Синдром Пизанской Башни | страница 15
– Боже, какой ужас!
Мама Гвидо выбежала из палаты.
– Тогда вы, наверное, решили, что все – жизнь кончена?
– Несколько месяцев я не мог встать. И не мог смотреть на себя, так как на шею мне напялили такую штуку, как у собак.
– Воротник?
– Да-да, воротник. Собакам его вешают после кастрации, чтобы они не лизали себе причинные места, иначе разойдутся швы, а мне, думаю, эту штуковину напялили, чтобы от увиденного не разошлись швы на душе.
– И когда вы узнали, что именно с вами произошло?
– Практически сразу я догадался, что дело – дрянь, потому что у моей койки каждый день собиралось по пять/по шесть врачебных консилиумов, и сквозь сон я слышал, что они не могут понять, что именно со мной произошло и что вообще делать. Я занервничал, а это же на мониторах сразу видно. Все пищало и вибрировало. Мой лечащий врач попытался объяснить мне, что у меня проблемы с позвоночником, но при этом заверил, что их можно исправить. Я успокоился: «Раз можно, значит, все нормально». Так я полежал неисправленным еще месяц, но любопытство наконец одолело врачебные рекомендации, и как-то вечером я, по крупицам насобирав в себе силы, поднялся и доковылял до зеркала.
– И что вы там увидели?
– Урода. Кривого изувеченного урода. Который сам от себя в ужасе. Врачи, конечно, тоже лажанули: не убрали из палаты зеркало. Еще и во весь рост. Представьте себе: мое тело диагональю разрезало стекло, при том, что стопы и голова сохранили естественное положение. Я выглядел как танцор, который попытался сделать сложный элемент с замиранием в определенной позе, и в итоге застыл в ней. Увидев себя, я заплакал и свалился на пол. Как тогда в Пизе. Не было ничего кроме боли. Только она – и ничего кроме.

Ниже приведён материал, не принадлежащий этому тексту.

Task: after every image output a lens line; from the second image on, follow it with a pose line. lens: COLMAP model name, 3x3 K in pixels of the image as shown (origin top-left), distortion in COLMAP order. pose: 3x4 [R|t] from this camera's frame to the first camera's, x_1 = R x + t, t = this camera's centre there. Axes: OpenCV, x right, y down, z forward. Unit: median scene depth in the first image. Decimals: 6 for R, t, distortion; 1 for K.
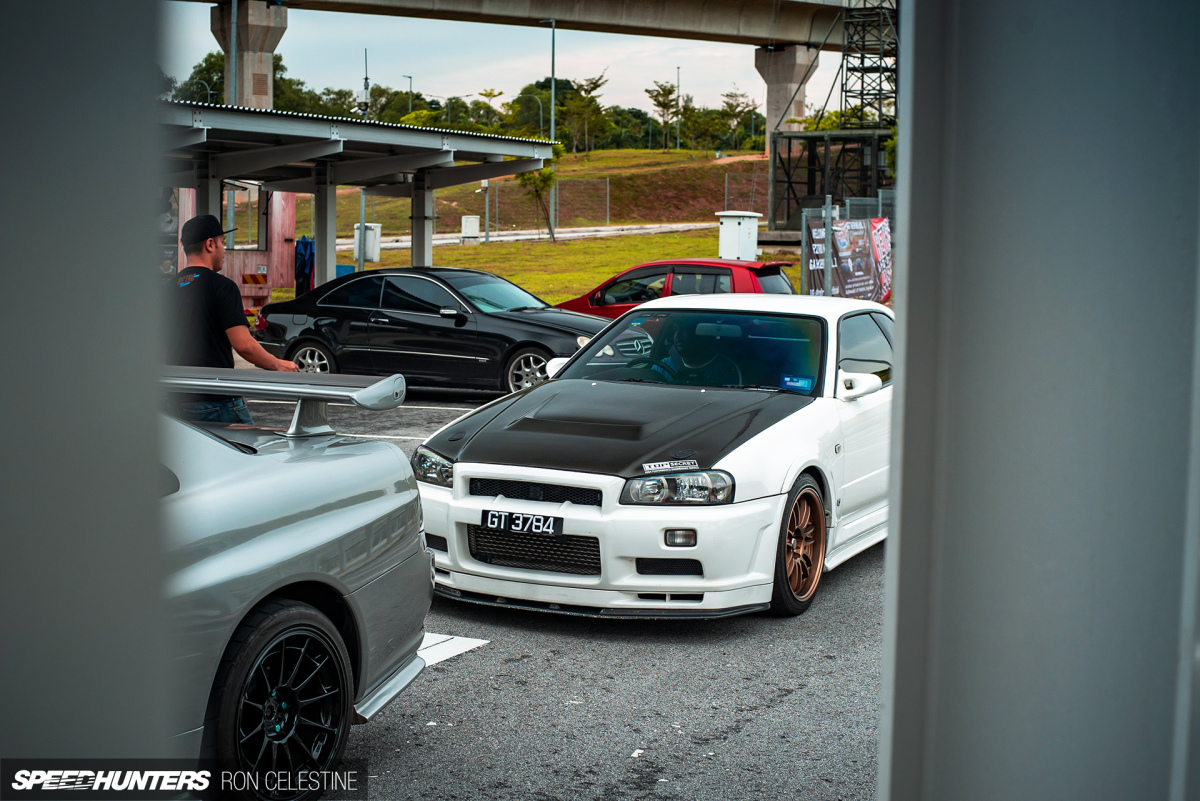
lens RADIAL K [[1741.1, 0, 599.7], [0, 1741.1, 391.8], [0, 0, 1]] dist [-0.117245, 0.000000]
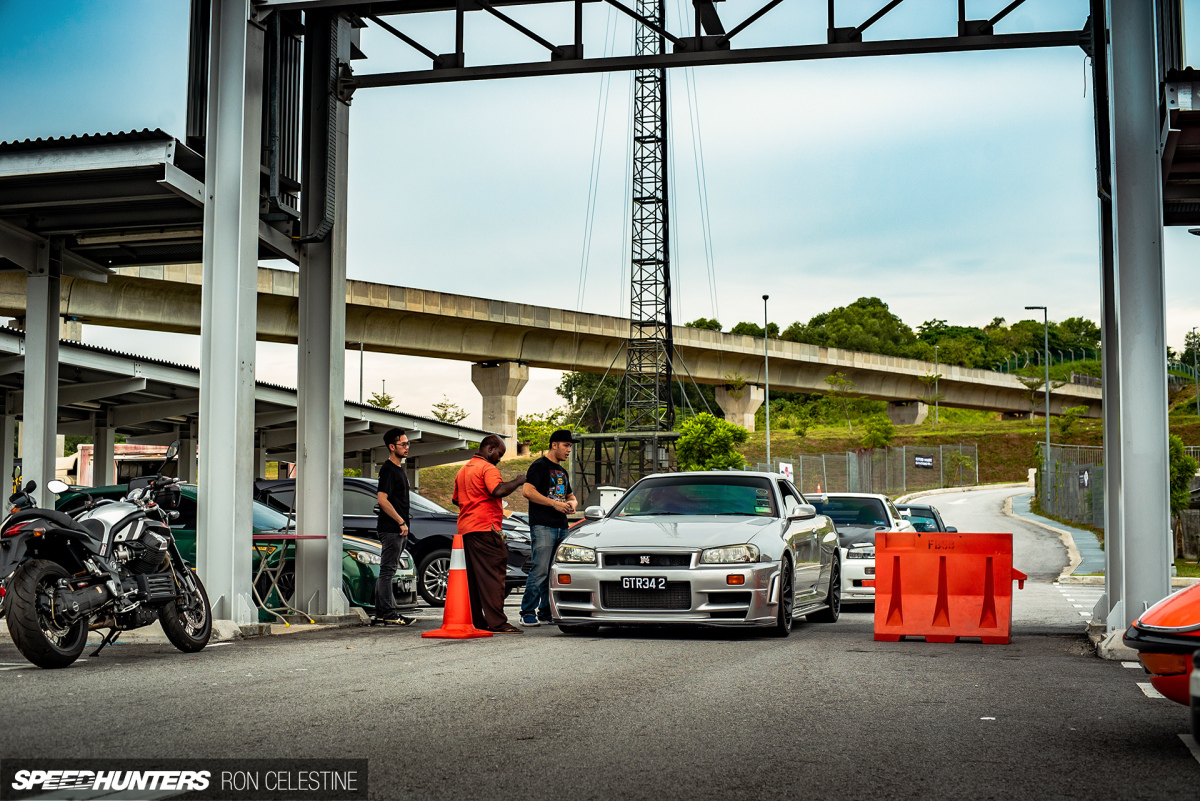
lens RADIAL K [[1741.1, 0, 607.8], [0, 1741.1, 395.7], [0, 0, 1]] dist [-0.117245, 0.000000]
pose [[0.977119, 0.009574, 0.212478, -0.111439], [0.027708, 0.984744, -0.171790, 0.032678], [-0.210881, 0.173746, 0.961947, -0.182602]]
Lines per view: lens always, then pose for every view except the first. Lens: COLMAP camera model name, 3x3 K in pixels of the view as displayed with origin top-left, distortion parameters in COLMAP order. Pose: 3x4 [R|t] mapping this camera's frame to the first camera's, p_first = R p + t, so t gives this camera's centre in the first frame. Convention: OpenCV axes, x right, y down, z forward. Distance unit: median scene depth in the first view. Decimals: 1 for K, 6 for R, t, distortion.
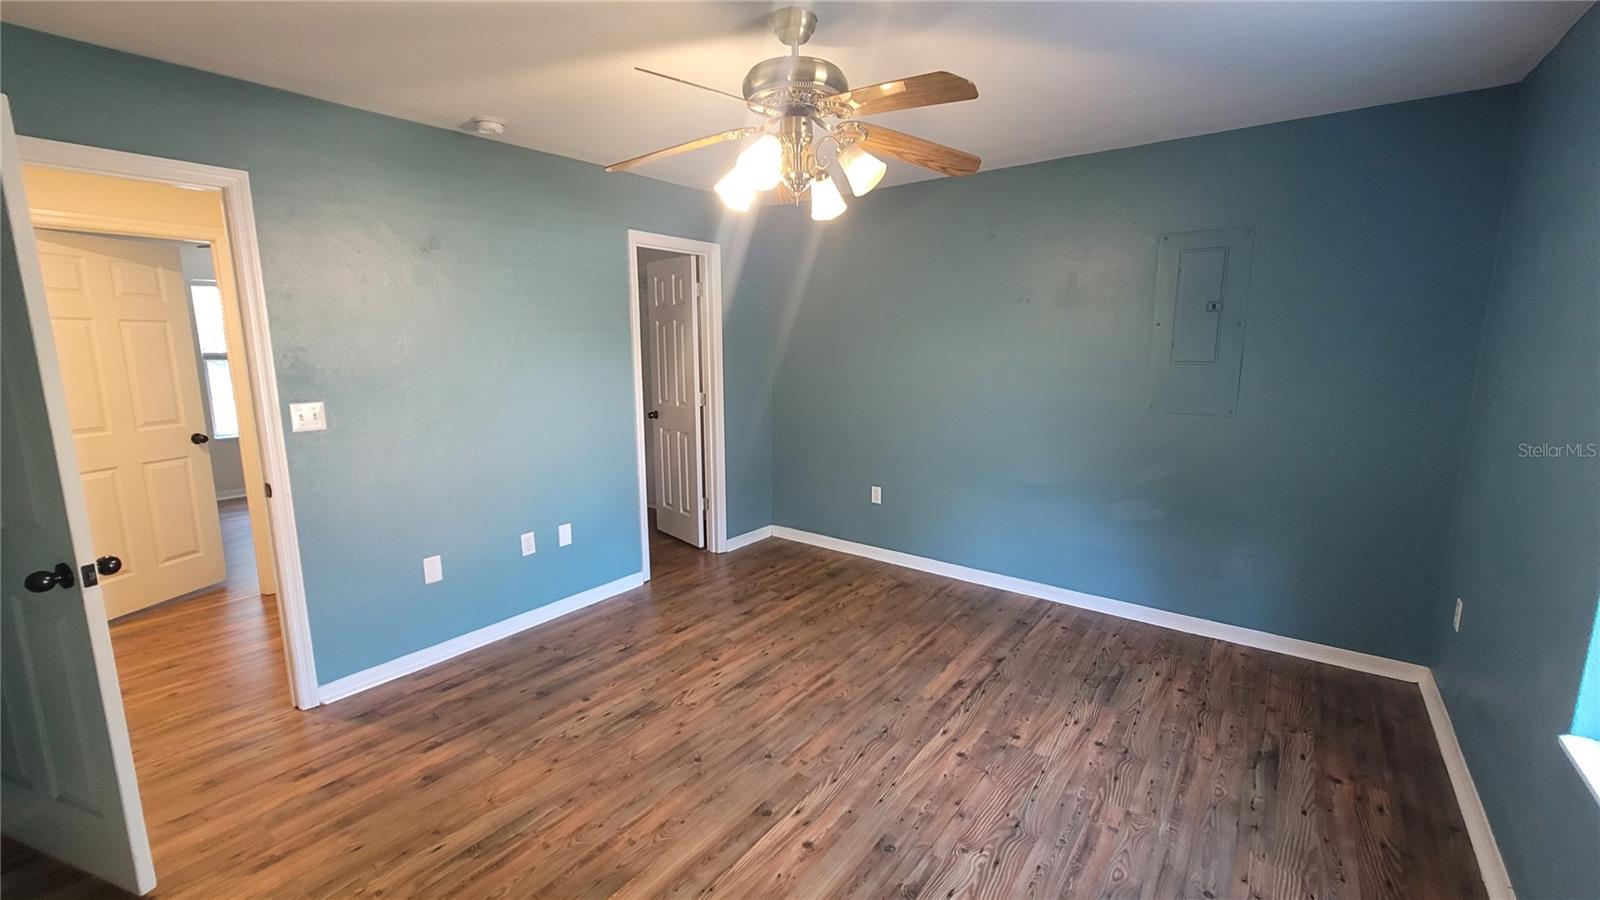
lens RADIAL K [[651.3, 0, 806.1], [0, 651.3, 449.6], [0, 0, 1]] dist [0.000317, -0.000019]
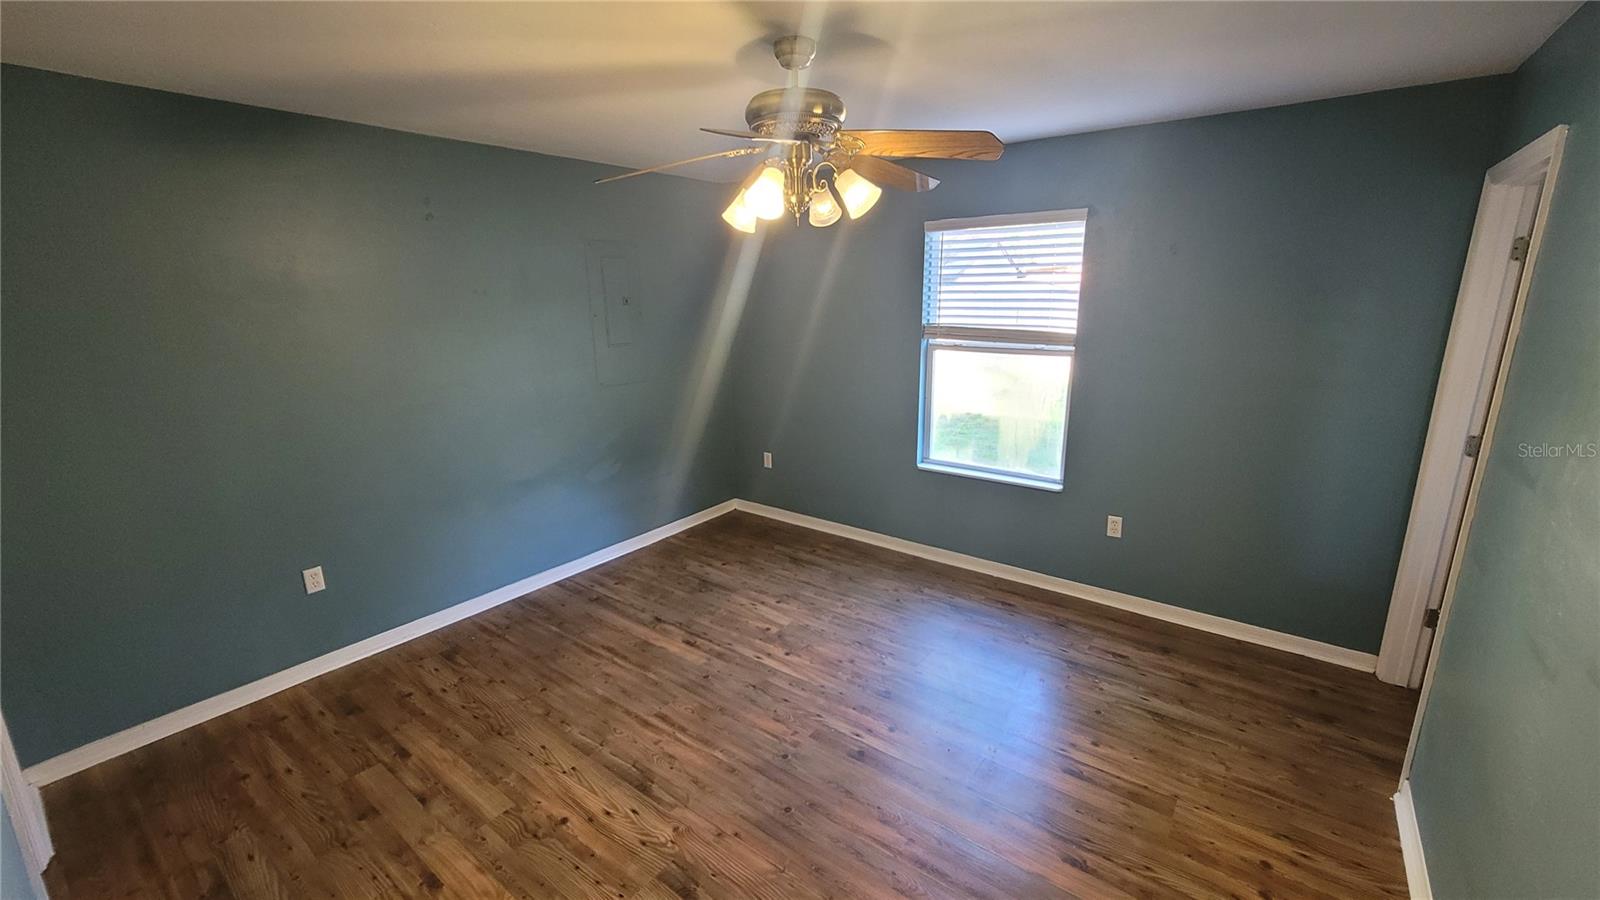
lens RADIAL K [[651.3, 0, 806.2], [0, 651.3, 443.8], [0, 0, 1]] dist [0.000317, -0.000019]
pose [[-0.007727, -0.229331, 0.973318, -0.741333], [0.178848, 0.957335, 0.226985, -0.180359], [-0.983846, 0.175830, 0.033618, 0.660560]]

//////////////////////////////////////////////////////////////////
– Меня уложили обратно и вновь принялись заверять, что все будет хорошо, но через несколько дней я понял, что ничего хорошего не будет и я навсегда останусь уродом.
– Как вы это поняли?
– Каждый вечер я подходил к зеркалу и видел, что наклон увеличивается. Совсем по чуть-чуть, по миллиметру, но каждый день – без праздников и выходных. Я медленно валился к земле, и врачи не могли остановить падение. Белые халаты прилетали со всех концов света, но не столько, чтобы помочь мне, сколько посмотреть и убедиться, что их не разыгрывают. Приезжал даже какой-то шаман. Напился яхэ, потрубил в вувузеллу, поплясал, побубнил и вырубился. С ним я хоть повеселился. Остальные же водили головами, опускали глаза и шептали, что ничем помочь не в силах. После этих обязательных слов, они фотографировали и уезжали себе восвояси.